## [PARTS OF THE EXERCISE]
A: In the igraph indexing bug report, reproduce the passage starting at "This happened here: https://github.com/igraph/rigraph/issues/154" and ending at "implementation of [[.igraph.".
B: The igraph indexing bug report shows g[[1,2]] failing once a vertex attribute named j is set. What reason does the report give for that failure?

*** TEXT SEGMENT ***

Indexing edge/vertex sequences is prone to name conflict
Describe the bug
When indexing into edge or vertex sequences, attribute names are interpreted specially, as documented: https://igraph.org/r/html/latest/igraph-es-indexing.html and https://igraph.org/r/html/latest/igraph-vs-indexing.html
E.g. if a graph has a
namevertex attribute, thenV(g)[name == "foo"]is equivalent toV(g)[V(g)$name == "foo"].
However, this makes it unsafe to use any variables within the indexing operator in library code. Library code should work with any graph, with any attribute names. There is always a risk that variable name will conflict with an attribute name.
This happened here: https://github.com/igraph/rigraph/issues/154
And we can find other susceptible uses of the [ by searching the source code. For example:
> g<-make_ring(5)
> g[[1,2]]
[[1]]
+ 1/5 vertex, from 302bf86:
[1] 2
> V(g)$j <- LETTERS[1:5]
> g[[1,2]]
Error in simple_vs_index(x, ii, na_ok) : Unknown vertex selected
This is because j happens to be used in the implementation of [[.igraph.

*** EXTRACTED ENTRIES ***

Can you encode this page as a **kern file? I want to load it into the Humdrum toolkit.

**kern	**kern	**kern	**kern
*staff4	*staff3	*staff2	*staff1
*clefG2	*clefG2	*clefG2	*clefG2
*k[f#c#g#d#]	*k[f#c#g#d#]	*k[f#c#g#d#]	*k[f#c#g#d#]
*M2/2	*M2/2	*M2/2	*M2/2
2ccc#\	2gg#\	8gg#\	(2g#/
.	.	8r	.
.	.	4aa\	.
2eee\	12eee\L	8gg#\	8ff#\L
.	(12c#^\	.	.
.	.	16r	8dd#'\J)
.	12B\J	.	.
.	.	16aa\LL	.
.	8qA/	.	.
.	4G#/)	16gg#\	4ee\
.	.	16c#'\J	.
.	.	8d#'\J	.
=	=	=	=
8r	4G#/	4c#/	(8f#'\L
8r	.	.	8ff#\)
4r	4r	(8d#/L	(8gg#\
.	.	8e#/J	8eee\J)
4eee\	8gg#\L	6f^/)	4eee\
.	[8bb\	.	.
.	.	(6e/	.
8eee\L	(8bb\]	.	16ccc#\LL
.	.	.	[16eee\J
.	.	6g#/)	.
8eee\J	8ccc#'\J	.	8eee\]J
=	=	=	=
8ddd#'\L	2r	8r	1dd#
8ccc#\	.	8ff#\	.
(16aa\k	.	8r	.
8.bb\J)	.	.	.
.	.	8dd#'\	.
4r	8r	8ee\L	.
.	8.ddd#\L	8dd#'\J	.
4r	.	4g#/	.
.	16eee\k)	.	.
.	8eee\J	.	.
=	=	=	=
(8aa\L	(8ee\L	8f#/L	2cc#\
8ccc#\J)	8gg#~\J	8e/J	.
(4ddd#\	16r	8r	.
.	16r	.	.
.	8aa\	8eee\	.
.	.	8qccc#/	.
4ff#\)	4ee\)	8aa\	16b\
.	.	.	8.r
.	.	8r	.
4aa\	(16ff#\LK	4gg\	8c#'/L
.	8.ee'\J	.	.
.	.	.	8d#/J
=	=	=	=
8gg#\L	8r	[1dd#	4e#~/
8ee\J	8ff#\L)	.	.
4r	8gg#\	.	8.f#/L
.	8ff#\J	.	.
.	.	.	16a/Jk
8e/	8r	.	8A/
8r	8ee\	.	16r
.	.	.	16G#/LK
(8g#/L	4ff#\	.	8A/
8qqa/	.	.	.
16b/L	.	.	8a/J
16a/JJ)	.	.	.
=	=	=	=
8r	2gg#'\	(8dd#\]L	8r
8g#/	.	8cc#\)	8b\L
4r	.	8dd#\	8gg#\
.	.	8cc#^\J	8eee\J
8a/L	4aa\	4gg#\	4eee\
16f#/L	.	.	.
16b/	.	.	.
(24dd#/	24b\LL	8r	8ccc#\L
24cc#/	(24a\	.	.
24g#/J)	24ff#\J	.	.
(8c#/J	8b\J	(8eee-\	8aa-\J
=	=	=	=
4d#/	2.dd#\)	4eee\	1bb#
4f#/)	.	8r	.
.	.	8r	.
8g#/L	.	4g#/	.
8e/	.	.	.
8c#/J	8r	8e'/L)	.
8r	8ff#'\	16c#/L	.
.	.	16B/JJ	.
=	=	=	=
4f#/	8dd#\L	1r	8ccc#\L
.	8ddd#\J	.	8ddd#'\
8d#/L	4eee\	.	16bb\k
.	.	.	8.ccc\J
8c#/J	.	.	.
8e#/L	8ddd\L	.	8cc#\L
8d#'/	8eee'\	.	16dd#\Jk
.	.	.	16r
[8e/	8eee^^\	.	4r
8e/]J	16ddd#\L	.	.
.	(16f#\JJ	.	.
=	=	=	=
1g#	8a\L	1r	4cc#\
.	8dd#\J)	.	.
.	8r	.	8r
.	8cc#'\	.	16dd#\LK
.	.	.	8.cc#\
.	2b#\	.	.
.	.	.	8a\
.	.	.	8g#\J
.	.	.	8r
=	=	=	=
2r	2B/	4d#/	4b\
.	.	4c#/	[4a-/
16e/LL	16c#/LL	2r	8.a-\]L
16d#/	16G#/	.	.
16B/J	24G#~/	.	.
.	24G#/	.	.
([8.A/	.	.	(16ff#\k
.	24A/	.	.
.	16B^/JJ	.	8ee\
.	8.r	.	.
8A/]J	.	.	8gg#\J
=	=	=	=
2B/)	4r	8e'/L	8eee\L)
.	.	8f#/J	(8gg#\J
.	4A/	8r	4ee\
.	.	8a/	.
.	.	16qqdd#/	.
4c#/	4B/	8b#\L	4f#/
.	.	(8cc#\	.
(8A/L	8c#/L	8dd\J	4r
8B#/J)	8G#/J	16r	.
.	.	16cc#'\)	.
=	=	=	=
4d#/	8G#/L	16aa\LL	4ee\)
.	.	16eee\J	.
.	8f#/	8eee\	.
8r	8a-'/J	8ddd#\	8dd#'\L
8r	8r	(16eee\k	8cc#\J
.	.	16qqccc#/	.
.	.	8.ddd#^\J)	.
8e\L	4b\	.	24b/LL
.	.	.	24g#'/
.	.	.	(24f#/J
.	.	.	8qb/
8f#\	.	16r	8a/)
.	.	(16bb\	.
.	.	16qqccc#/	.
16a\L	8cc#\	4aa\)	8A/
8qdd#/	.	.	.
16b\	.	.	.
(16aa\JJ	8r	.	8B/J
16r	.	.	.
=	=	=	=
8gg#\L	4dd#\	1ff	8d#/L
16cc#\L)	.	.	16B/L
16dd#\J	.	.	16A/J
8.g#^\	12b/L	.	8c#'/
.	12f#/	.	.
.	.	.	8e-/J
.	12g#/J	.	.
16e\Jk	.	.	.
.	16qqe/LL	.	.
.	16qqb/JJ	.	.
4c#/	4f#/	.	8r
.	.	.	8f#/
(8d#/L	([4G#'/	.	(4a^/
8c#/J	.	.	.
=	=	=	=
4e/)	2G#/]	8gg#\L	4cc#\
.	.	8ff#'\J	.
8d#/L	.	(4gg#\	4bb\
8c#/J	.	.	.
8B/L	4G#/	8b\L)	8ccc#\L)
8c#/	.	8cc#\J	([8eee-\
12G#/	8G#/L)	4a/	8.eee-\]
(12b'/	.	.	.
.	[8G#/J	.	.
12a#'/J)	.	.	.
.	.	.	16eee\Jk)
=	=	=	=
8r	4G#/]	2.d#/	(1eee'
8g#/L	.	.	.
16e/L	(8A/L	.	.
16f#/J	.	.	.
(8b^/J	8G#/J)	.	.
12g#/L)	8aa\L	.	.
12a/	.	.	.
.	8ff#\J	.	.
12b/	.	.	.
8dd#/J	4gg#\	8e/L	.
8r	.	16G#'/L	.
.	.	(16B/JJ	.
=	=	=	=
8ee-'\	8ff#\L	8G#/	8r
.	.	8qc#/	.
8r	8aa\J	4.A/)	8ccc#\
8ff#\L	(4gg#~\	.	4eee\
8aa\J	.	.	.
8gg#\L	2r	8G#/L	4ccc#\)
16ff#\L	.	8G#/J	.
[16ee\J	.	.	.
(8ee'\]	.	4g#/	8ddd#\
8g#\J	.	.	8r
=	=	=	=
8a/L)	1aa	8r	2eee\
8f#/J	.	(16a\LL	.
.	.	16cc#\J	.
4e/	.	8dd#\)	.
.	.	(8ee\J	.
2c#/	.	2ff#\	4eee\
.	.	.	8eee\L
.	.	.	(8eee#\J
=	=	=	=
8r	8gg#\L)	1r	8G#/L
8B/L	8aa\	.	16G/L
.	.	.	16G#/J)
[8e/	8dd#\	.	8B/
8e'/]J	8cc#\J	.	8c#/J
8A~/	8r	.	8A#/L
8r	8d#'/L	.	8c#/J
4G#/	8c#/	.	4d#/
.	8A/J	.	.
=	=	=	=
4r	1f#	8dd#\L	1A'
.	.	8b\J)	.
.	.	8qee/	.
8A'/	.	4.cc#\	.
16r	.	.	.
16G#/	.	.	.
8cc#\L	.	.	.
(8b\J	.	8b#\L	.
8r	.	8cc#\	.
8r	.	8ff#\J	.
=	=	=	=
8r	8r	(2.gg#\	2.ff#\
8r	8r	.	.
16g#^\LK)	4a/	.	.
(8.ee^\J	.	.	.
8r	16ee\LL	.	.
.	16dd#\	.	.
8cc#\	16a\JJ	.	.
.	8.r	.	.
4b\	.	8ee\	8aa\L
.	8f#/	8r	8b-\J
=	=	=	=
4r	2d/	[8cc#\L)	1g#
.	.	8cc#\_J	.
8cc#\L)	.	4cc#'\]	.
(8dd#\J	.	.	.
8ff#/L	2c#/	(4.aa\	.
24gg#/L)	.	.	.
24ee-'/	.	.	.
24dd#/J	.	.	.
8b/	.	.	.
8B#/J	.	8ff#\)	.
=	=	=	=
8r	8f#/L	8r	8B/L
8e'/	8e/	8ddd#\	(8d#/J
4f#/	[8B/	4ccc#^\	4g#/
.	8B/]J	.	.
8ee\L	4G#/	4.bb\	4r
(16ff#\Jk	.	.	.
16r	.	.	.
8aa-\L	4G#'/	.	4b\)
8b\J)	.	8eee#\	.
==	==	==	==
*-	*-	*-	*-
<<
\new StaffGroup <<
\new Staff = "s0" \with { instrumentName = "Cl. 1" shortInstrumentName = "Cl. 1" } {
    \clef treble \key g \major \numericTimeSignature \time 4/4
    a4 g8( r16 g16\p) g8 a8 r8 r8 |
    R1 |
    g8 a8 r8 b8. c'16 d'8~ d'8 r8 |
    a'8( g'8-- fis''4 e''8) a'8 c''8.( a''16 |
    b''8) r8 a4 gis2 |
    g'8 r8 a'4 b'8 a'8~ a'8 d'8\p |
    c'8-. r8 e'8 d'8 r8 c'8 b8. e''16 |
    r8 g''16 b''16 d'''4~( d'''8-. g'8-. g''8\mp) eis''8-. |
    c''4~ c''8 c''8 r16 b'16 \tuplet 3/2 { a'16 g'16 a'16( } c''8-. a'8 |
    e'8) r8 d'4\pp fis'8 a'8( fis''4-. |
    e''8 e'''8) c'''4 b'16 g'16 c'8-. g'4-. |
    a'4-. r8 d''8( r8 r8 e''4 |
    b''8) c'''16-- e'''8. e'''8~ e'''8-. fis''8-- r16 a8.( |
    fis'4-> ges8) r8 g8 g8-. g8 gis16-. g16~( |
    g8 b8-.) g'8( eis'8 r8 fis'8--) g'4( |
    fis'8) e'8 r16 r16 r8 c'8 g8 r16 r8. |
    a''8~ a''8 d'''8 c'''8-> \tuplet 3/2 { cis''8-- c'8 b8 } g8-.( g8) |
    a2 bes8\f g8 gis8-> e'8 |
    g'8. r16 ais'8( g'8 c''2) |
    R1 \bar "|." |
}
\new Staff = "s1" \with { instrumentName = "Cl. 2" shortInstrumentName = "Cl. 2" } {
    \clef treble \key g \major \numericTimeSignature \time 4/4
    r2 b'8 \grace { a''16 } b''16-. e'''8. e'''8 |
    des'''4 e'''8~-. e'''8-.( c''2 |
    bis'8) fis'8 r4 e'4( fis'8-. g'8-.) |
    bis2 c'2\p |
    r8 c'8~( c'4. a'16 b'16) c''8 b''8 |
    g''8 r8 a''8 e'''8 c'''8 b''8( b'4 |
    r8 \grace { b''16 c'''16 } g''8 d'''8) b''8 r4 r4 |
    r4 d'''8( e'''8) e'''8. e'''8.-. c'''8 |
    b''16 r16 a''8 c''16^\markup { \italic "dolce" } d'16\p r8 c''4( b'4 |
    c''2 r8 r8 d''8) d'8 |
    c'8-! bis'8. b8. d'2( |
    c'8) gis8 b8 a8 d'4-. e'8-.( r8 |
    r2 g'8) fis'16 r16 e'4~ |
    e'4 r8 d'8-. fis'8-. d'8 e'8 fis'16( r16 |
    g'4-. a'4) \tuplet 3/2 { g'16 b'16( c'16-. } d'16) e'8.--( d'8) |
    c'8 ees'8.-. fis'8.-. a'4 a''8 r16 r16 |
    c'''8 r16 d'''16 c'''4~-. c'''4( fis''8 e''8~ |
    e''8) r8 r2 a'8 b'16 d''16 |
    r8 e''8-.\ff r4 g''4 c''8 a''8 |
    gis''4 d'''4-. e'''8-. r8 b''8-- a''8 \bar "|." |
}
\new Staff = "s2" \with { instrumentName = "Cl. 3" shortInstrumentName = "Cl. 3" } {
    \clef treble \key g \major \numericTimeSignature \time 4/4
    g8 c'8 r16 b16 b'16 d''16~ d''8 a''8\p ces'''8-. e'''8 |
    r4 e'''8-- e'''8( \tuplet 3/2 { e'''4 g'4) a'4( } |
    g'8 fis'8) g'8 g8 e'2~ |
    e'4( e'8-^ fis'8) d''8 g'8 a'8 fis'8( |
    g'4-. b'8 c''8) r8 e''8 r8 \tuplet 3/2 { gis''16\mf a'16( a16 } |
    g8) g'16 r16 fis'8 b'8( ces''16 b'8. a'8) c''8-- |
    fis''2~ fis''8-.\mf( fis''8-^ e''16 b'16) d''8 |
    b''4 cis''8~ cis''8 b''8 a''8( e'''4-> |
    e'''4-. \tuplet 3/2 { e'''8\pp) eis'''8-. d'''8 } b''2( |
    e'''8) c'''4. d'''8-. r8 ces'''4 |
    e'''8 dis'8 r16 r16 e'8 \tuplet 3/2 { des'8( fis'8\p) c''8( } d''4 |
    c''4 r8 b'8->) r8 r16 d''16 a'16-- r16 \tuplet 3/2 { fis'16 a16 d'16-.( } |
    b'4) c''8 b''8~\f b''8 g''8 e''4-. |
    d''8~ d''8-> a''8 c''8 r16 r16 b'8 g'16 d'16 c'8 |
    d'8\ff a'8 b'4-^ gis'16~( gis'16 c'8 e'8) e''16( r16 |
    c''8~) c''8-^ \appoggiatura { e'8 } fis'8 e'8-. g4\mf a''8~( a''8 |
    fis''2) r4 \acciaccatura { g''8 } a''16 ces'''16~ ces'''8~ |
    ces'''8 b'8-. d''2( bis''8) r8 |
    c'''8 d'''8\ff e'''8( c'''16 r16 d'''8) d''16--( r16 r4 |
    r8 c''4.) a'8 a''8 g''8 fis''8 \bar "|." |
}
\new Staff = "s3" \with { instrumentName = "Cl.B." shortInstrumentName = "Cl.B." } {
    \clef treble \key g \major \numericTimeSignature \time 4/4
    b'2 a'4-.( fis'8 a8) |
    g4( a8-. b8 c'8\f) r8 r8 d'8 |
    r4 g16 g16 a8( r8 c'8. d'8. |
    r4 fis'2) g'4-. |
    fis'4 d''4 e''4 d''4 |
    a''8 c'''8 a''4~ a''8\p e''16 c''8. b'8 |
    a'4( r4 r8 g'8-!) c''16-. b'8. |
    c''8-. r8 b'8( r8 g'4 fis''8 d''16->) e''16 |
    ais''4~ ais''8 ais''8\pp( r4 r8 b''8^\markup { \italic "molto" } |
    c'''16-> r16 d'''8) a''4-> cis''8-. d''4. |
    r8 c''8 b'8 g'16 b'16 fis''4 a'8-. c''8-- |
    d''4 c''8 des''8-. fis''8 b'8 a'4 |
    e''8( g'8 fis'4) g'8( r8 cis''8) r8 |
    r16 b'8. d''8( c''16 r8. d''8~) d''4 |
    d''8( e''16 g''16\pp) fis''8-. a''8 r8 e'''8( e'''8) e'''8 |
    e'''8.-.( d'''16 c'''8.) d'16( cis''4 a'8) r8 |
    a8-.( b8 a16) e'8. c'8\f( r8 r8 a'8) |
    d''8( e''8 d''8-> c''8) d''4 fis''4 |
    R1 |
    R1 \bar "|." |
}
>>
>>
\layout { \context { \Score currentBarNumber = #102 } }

***

## [EXPECTED RESULTS]
A:
This happened here: https://github.com/igraph/rigraph/issues/154
And we can find other susceptible uses of the [ by searching the source code. For example:
> g<-make_ring(5)
> g[[1,2]]
[[1]]
+ 1/5 vertex, from 302bf86:
[1] 2
> V(g)$j <- LETTERS[1:5]
> g[[1,2]]
Error in simple_vs_index(x, ii, na_ok) : Unknown vertex selected
This is because j happens to be used in the implementation of [[.igraph.

B: The name j happens to be used in the implementation of [[.igraph, so it conflicts with the attribute.